In a study published in the journal Nature Energy by the University of California Davis, researchers Scott Hardman and Gil Tal surveyed Californians who purchased an electric vehicle between 2012 and 2018 and found roughly one in five switched back to owning gas-powered cars.
Most indicated they found charging the batteries was a pain. Business Insider published a story on the study that said of those who switched to gas, more than 70 percent lacked access to Level 2 charging at home, and slightly fewer lacked Level 2 connections at their workplace. This seems odd considering essentially Level 2 charging at home can happen with any 240V outlet which the EPA notes most home owners already have. True, some installation service might be needed to install a charging station in your garage, but most homes are already capable. The EPA also notes that companies have increased workplace charging 70 percent (and growing) since 2014. The study didn’t say why four out five EV owners stick to EVs, nor why it relied on some outdated data (there were only six EVs even available from OEMs in 2012, for example).

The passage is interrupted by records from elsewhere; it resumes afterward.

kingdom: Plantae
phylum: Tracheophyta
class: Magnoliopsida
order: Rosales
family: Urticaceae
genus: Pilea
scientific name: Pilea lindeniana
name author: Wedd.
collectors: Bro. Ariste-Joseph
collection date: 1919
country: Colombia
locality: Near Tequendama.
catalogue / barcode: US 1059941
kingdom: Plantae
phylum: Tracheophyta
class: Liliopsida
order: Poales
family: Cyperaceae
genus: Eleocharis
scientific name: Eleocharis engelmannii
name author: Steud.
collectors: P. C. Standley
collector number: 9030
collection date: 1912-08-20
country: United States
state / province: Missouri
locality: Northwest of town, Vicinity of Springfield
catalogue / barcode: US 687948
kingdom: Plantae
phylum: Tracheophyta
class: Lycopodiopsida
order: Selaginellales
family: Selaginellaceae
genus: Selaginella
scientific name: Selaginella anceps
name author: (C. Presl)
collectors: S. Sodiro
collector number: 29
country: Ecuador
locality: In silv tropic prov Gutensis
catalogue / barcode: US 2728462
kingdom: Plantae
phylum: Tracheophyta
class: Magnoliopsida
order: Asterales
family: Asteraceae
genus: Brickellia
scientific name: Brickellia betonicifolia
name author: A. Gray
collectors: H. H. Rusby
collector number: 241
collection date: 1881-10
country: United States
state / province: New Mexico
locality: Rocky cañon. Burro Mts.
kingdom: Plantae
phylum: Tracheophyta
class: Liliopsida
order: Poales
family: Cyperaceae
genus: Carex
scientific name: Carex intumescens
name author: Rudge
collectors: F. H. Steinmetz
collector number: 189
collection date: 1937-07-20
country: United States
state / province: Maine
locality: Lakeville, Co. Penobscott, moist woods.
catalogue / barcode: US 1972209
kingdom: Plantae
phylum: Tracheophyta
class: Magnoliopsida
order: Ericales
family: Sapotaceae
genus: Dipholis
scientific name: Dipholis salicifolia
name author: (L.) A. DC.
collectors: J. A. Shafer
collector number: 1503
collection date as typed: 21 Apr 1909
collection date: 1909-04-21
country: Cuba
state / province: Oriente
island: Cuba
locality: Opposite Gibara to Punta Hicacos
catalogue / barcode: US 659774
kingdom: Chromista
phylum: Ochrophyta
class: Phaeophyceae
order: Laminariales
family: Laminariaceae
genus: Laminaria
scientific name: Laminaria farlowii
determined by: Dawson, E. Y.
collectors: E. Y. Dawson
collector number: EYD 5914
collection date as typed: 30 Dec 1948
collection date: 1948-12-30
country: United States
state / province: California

The Business Insider story says that a Mustang Mach-E EV plugged into a Level 1, 120-volt household outlet for an hour gave a Bloomberg automotive analyst just three miles of range, so 36 miles overnight. He told the website that he ended up taking the car to his office to charge it. A Level 2 charger puts out around 240 volts of power. The analyst says if you don’t have Level 2 “it’s almost impossible.” Two-thirds of EV drivers in the survey said they didn’t use them but didn’t say why not.
Automakers are more optimistic.
“The study definitely makes for an interesting headline and is attention-grabbing,” a Ford official told Autoweek. “These are issues we think a lot about. However, our POV is contrarian to this article for several reasons.”
The Ford official points out that not only does the study focus on EV owners from 2012-2018, but the majority of the research is on the early end of the time frame. “An incredible amount of progress has been made in the nearly 10 years since the study timeframe began,” the official told us. “Range has significantly improved across the board on newer EV models, striking a much more confident tone in current and future EV drivers.
He pointed out that DC fast charging was essentially non-existent in the early part of the UC Davis study. Since then, fast charging companies like Electrify America and others OEMs are partnering with are able to deliver charging experiences in minutes.
“Using the Mach-E for example, customers can charge up to 59 miles in just 10 minutes, or 10-80 percent of their battery in just 45 minutes.
“Infrastructure growth of DC fast charging will continue to grow rapidly in years to come, especially with support from the Biden Administration.”
He told us OEMs agree that Level 1 is not efficient, but that Level 2 charging at home and in public, at work for example, will meet the needs of most all EV drivers. He also said education around EVs is an important part of the equation today, and efforts from OEMs is making the transition a lot easier.
“Shifting from the traditional internal combustion engine vehicle to an EV does require changes to the usual pattern of how you keep your car fueled up,” Stephanie Brinley, IHS Markit’s principal automotive analyst, told Autoweek. “For most, the changes are not onerous. Having a home base to charge at daily, whether it’s at home or office or apartment complex garage, is something that can make a massive difference to how easy or difficult the transition can be. People buying EVs today are still very early adopters of the technology; not all will be converted by their first experience. It does not mean the technology will fail, but it is not yet the right solution for all buyers.”
Researchers Hardman and Tal warned that this trend could make it harder to achieve California’s EV sales targets, as well as grow the EV market elsewhere. “What is clear is that this could slow PEV market growth and make reaching 100 percent sales more difficult,” they said. They also said “fixing the charging issue” requires more automaker participation, though OEMs have yet to make EVs at a profit.
“We don’t disagree that infrastructure remains a growth opportunity across the board to help continue to build range confidence,” the Ford official told us, “but think recent efforts are much more encouraging than the article and study imply.”